▶ PROBLEM DETAILS: Retype the forum thread of book recommendations below word for word, with every line in its original order and form.

▶ TEXT SECTION:
▬▬▬▬▬▬

Except you
Check on The Sporting Club by McGuane if you get a chance.
This book is like the lovechild of Faulkner and Salvador Dali. So much fun, and nobody outside of Portugal has heard of him.
>>7969166
I'm looking forward to reading more McGuane. Got ninety two in the shade for a few bucks the other day. Always great finding a new author you like
The Tartari Desert by Dino Buzzati.
Someone on lit recommended it to me a long time ago, and it really stuck with me. Haven't seen it mentioned here since. It's nice.
Bump. These have actually been really great suggestions so far
>>7969416
>tfw I thought there was still time
Anyway, Ransmayr's The Last World
>>7970875
>no one has heard of Airships
Dude, what?
>>7969416
>The Tartari Desert
Tiziano Terzani is good too
Why haven't you read it, /lit/.

▬▬▬▬▬▬

▶ DATASET SECTION:

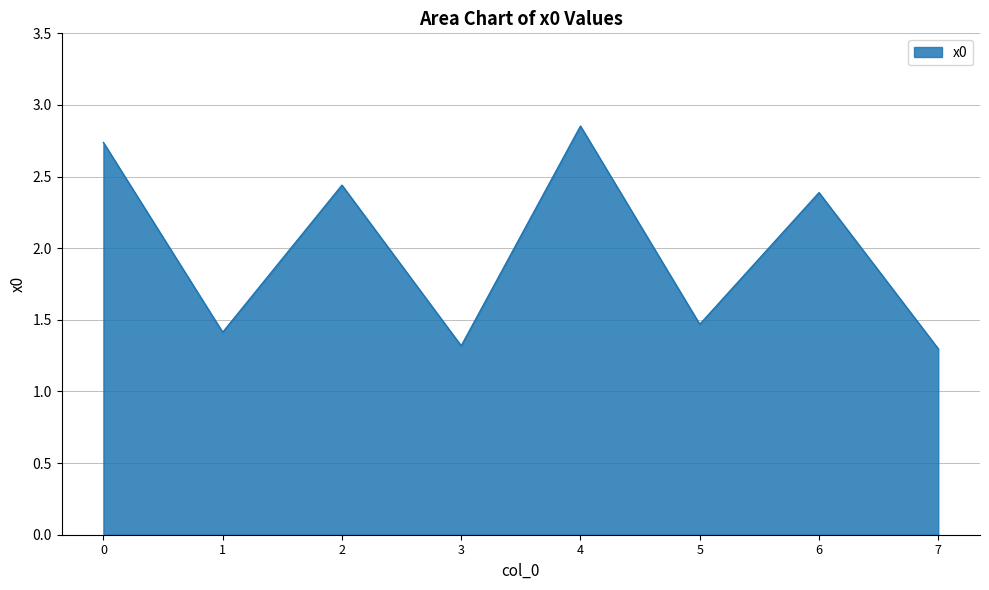

How many values are below 2?

4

▬▬▬▬▬▬

▶ REPLY TO THE TASK:
Except you
Check on The Sporting Club by McGuane if you get a chance.
This book is like the lovechild of Faulkner and Salvador Dali. So much fun, and nobody outside of Portugal has heard of him.
>>7969166
I'm looking forward to reading more McGuane. Got ninety two in the shade for a few bucks the other day. Always great finding a new author you like
The Tartari Desert by Dino Buzzati.
Someone on lit recommended it to me a long time ago, and it really stuck with me. Haven't seen it mentioned here since. It's nice.
Bump. These have actually been really great suggestions so far
>>7969416
>tfw I thought there was still time
Anyway, Ransmayr's The Last World
>>7970875
>no one has heard of Airships
Dude, what?
>>7969416
>The Tartari Desert
Tiziano Terzani is good too
Why haven't you read it, /lit/.